"""
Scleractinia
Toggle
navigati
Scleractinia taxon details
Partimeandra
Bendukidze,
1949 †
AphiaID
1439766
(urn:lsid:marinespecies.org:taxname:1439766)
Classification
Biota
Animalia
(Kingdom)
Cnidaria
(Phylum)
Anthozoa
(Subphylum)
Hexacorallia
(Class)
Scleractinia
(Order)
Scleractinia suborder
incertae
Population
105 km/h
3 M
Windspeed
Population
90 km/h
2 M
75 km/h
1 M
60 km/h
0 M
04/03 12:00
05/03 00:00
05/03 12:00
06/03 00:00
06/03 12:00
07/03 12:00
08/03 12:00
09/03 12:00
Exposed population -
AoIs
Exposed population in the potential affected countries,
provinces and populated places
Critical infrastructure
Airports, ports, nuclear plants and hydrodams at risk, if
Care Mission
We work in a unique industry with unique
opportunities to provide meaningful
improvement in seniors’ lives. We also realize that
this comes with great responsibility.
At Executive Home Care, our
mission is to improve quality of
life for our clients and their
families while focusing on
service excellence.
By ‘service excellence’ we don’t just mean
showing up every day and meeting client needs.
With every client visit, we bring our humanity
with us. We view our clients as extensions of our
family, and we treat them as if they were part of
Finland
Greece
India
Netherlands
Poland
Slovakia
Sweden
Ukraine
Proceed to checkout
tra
"""
"""
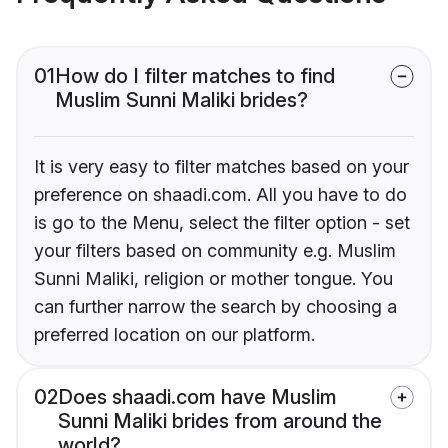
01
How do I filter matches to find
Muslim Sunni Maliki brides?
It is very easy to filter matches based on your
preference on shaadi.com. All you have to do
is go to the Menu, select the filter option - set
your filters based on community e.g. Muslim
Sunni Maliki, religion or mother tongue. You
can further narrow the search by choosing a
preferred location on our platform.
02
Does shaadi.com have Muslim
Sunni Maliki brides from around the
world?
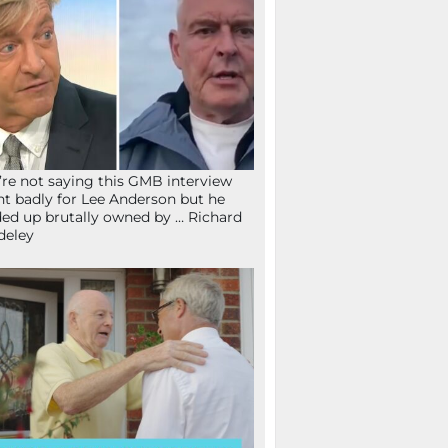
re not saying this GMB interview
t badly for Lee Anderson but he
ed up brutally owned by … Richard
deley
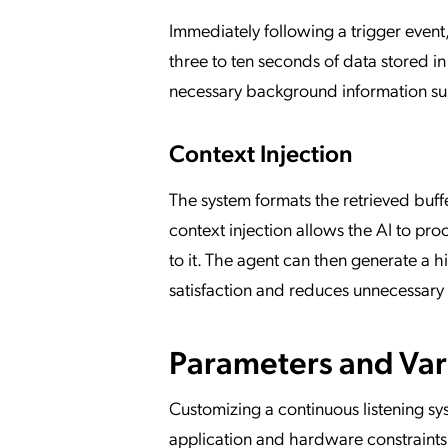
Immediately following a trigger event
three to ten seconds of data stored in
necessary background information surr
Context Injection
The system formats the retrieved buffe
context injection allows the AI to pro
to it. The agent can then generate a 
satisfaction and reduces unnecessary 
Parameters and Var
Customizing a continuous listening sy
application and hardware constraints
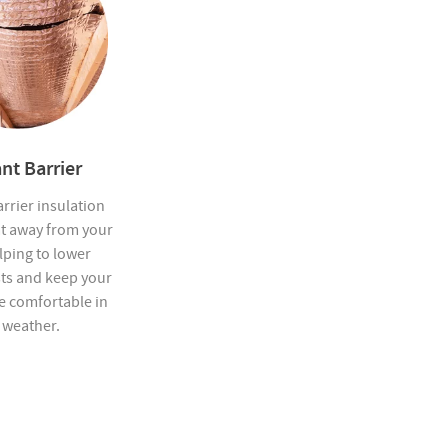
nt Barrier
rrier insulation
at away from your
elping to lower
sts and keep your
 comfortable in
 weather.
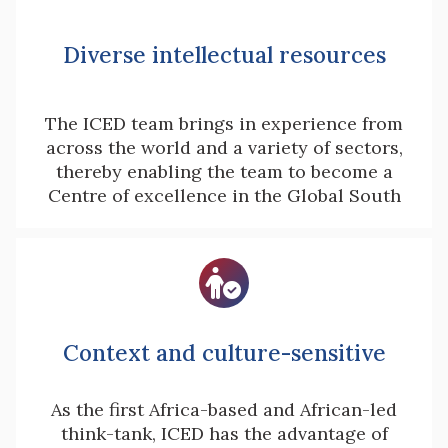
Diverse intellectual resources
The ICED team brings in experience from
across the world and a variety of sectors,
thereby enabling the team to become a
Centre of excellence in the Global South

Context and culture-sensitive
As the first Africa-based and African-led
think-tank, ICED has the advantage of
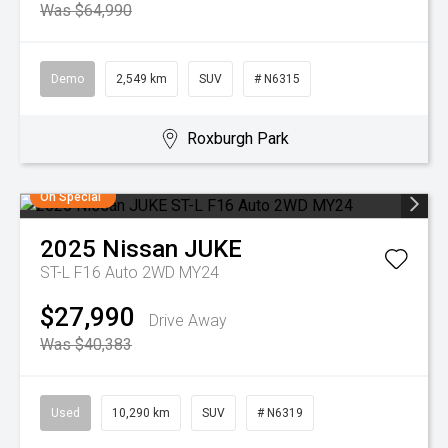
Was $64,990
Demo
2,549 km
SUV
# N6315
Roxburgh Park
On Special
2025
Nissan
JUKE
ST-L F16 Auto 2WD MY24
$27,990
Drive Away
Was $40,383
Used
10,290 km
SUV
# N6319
"""
"""
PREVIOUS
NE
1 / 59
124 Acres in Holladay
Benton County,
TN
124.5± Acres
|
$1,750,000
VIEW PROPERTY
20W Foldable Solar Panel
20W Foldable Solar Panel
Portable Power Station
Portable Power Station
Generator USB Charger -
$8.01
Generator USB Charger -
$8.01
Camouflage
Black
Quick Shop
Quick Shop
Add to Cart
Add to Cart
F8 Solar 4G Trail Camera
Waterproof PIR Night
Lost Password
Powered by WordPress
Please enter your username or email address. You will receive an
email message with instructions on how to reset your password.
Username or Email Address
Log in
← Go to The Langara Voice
"""
To-do item - Scan the data above for the string "team". Copy every line in which it appears.

Response area -
The ICED team brings in experience from
thereby enabling the team to become a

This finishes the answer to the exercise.